-------- FRAGMENTO PARA LEER
Borges era tímido pero, como todas las personas introvertidas, también muy observador de la personalidad y del alma del otro. Borges no quería problemas y dejaba pasar las cosas pero no soy yo... ¿por qué no iba a querer a sus amigos? Yo soy oriental y no soy una persona celosa. Es algo que la gente no puede entender.   
—¿Por qué, no son celosos los orientales?
—Porque uno profesa otra filosofía: lo que tiene que quedar con uno queda. Es inútil luchar contra eso. Lo que no, se va. Me enseñaron así de niña y fui educada de ese modo. Los celos son solamente amor propio, no amor al otro.
—A vos, personalmente, ¿qué es lo que más te gusta de la obra de Borges?
—La poesía. Para mí, él es un poeta extraordinario y, aunque sus cuentos son textos en prosa, diría que también son una prosa poética. Cuando no creaba, Borges era muy divertido, lleno de vida, con una enorme curiosidad por todo. Tengo maravillosos recuerdos de la complicidad que nos unía, más allá de los momentos muy importantes en los que me dictaba su obra.
—¿Qué comentaba Borges cuando viajaron en globo?
—Estaba feliz. No había dormido la noche anterior imaginándolo y esperando que la barquilla no fuera de plástico. Por suerte era de mimbre, así es que quedó contentísimo.
----------------
-------- DATOS
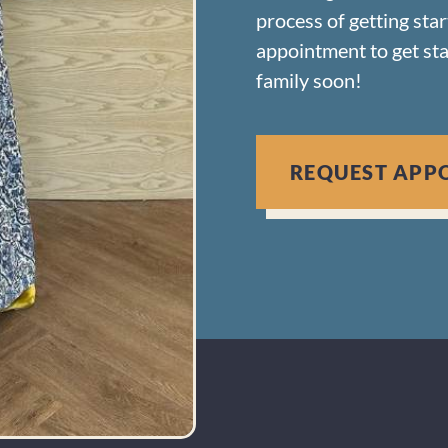
process of getting sta
appointment to get st
family soon!
REQUEST APP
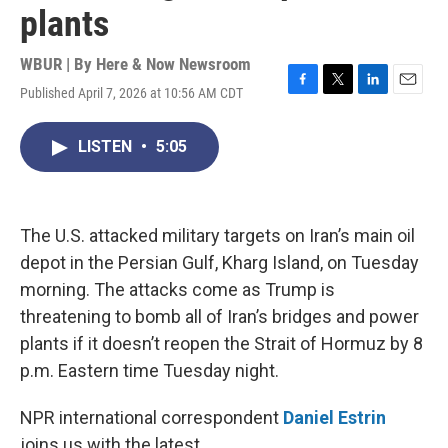
plants
WBUR | By
Here & Now Newsroom
Published April 7, 2026 at 10:56 AM CDT
F
T
L
E
a
w
i
m
c
i
n
a
LISTEN
•
5:05
e
t
k
i
b
t
e
l
o
e
d
o
r
I
k
n
The U.S. attacked military targets on Iran’s main oil
depot in the Persian Gulf, Kharg Island, on Tuesday
morning. The attacks come as Trump is
threatening to bomb all of Iran’s bridges and power
plants if it doesn’t reopen the Strait of Hormuz by 8
p.m. Eastern time Tuesday night.
NPR international correspondent
Daniel Estrin
joins us with the latest.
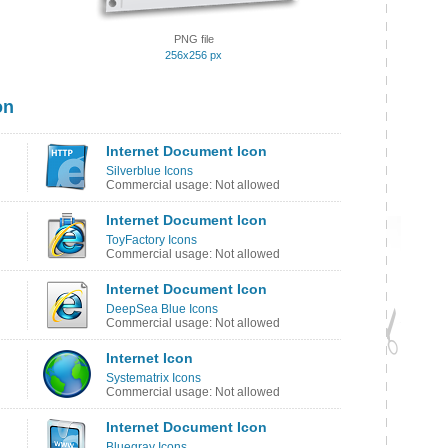
PNG file
256x256 px
on
Internet Document Icon
Silverblue Icons
Commercial usage: Not allowed
Internet Document Icon
ToyFactory Icons
Commercial usage: Not allowed
Internet Document Icon
DeepSea Blue Icons
Commercial usage: Not allowed
Internet Icon
Systematrix Icons
Commercial usage: Not allowed
Internet Document Icon
Bluegray Icons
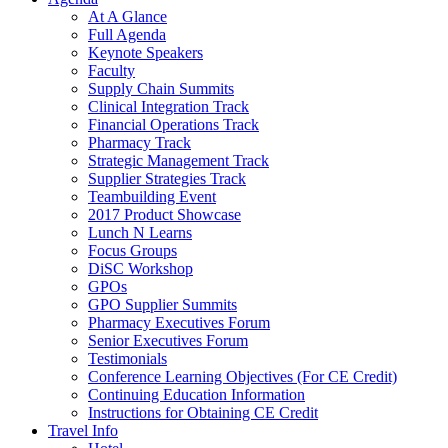
At A Glance
Full Agenda
Keynote Speakers
Faculty
Supply Chain Summits
Clinical Integration Track
Financial Operations Track
Pharmacy Track
Strategic Management Track
Supplier Strategies Track
Teambuilding Event
2017 Product Showcase
Lunch N Learns
Focus Groups
DiSC Workshop
GPOs
GPO Supplier Summits
Pharmacy Executives Forum
Senior Executives Forum
Testimonials
Conference Learning Objectives (For CE Credit)
Continuing Education Information
Instructions for Obtaining CE Credit
Travel Info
----------------
### TAREAS POR REALIZAR:
**a.** En la entrevista sobre Borges, ¿por qué la persona entrevistada afirma no ser celosa? Explícalo en una a tres oraciones.
**b.** Prosigue, por favor, la entrevista sobre Borges desde el punto en que termina.

### RESPUESTAS POR TAREA:
**a.** Porque, como oriental, profesa otra filosofía: lo que tiene que quedar con uno queda, lo que no, se va, y es inútil luchar contra eso. Así le enseñaron de niña y de ese modo fue educada. Además, considera que los celos son solamente amor propio, no amor al otro.

**b.**
—¿Y cuáles eran sus libros preferidos?
—Te diría que, más bien, obras de filosofía, de religión. Releer a Virgilio, a Dante, a Shakespeare. Te diría que también a Conrad.
—Hablaba mucho de Conrad, es verdad. Por eso, bueno, me da pena lo que dijiste de Bioy. Porque Bioy también hablaba siempre de Conrad. Qué lástima...
—Yo supongo que así es la vida, ¿no? No creo que hayan terminado distanciados. A veces uno es amigo para siempre y a veces no.
—¿Y la relación con Fanny Uveda, su ama de llaves, de la cual tanto se ha hablado y escrito?
—Pero, Magdalena, ¡por favor!
María parece francamente enojada...
—Fanny era una acosadora. Como toda señora que queda viviendo con un señor mayor, pensaba... no sé cuáles serían las historias de ella. No quiero hablar de ese tema, no tiene mucho sentido. Ha sido llevado y traído tantas veces. Como mujer, vos podés comprenderme a mí mejor que un periodista hombre. Tenés que darte cuenta del dolor que yo tengo adentro porque vos has vivido en Argentina y sabés perfectamente lo que ha sido mi vida tan traída, llevada e inventada por la prensa. No quiero hablar de todo eso porque para mí es escoria.
—Bueno, los comentarios de Fanny sobre vos que yo he leído no me parecen insultantes...
—Vemos cosas distintas. Una señora, por ejemplo, que se negaba a cocinarle, por lo que teníamos que comer todas las noches afuera. Una señora que, según ella misma cuenta, le hizo perder un viaje a París porque no quiso llevarle el pasaporte hasta Ezeiza. Si a vos tu mucama te hace eso, vos la despedís. ¿O no?
María ha perdido su calma oriental.
—En realidad, nunca me he visto, por suerte, en la obligación de despedir a nadie. Pero no quiero molestarte y quiero, en cambio, que me cuentes también qué música prefería Borges.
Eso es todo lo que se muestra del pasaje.